Rights to the deceased's estate?
Started by lucyH
almost 16 years ago
Posts: 7
Member since: Jan 2010
Discussion about
Yes I know its slightly awkward, and almost morbid to ask such a question. If a unit owner is deceased, what are the inheritance rights of a relative, in taking possession of an apartment? Easy to say to just "follow what the will says", but what would be the situation if the property was purchased after the will was written? Thanks for all your help!
If the will does not dispose of it, then it depends on the intestacy law of the state. Also assuming that the unit owner doesn't jointly own it with right of survivorship. BTW, it may not be New York even if the co-op is situated here.
A few examples (NY State):
1) No living descendants, but you have a spouse -> all to living spouse
2) Children & spouse (no predeceased children) -> 50k + half to spouse (though I'm not sure how it's calculated if only the co-op is not in the will), remainder divided between children.
More examples http://www.mystatewill.com/statutes/ny_law.htm
If this unit is a co-op, you should first look into the deceased owner's stock certificate and / or proprietary lease to determine if anyone else has an ownership in the stock. If there are additional owners listed on the stock certificate, how the stock will be spread out will depend on whether the stock is owned as tenants by the entirety, tenants in common, or joint tenants. Tenants by the Entirety applies only to Husband and Wives. Joint tenants are reflective of the survivorship of those on the lease and the surviving owner would take title to the stock. If the stock was owned as tenants in common, the decedent's interest in the stock would become part of the decedent's estate. TIC (tenants in common) would essentially mean that the stock will go to whomever was stated in the decedent's will. If the decedent has no will, then more than likely a relative will inherit the estate. (generally taken to court to be decided) I believe laws provide that the spouse comes first, and the remaining property can be split between the children. If no spouse or children are involved, then the parents are next in line.
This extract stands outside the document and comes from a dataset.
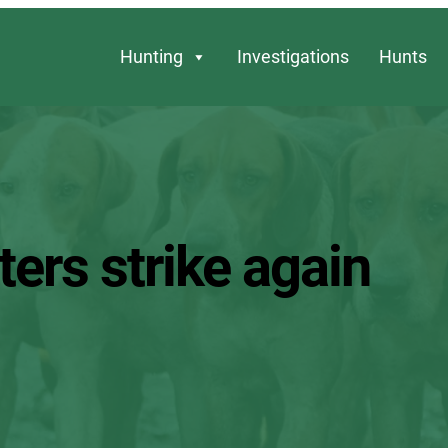
Hunting
Investigations
Hunts
ers strike again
WIth all that being said, if this property you are speaking of is a co-op, then you will still have to apply with a board package, and get permission from the board to become a shareholder and occupy the apartment. (obviously subject to terms, conditions, and the type of building / co-op board)
BTW, it would be exceedingly difficult for the deceased's ownership interest to be left out of most "boilerplate" wills. Because the language of the will usually includes a catch-all phrase, like "my property" which would include the co-op shares.
I'm not an attorney, so don't put too much faith in my answer ...
If the will was drafted with the help of an attorney, or using a standard boilerplate, it will almost certainly refer to "real property", whether or not the person owned an apartment ... a properly drafted will covers all bases, real or potential.
I'm assuming that where the law is concerned regarding wills, a coop is real property. Typically, from what I've seen, wills call for property to be sold and the proceeds allocated as specified in the will, which usually has cascading scenarios in case the named parties predecease the, um, deceased.
In any event, I wouldn't expend too much energy on this until the will is read.
My own will, for example, has a section that reads as follows:
TWO: RESIDENCES
I direct that (i) all real property used by me for residential purposes (including any buildings and improvements thereon), and (ii) all cooperative apartments used by me for residential purposes (including the shares of stock and proprietary leases relating thereto) be sold and that the net proceeds of sale be disposed of as a general asset of my estate.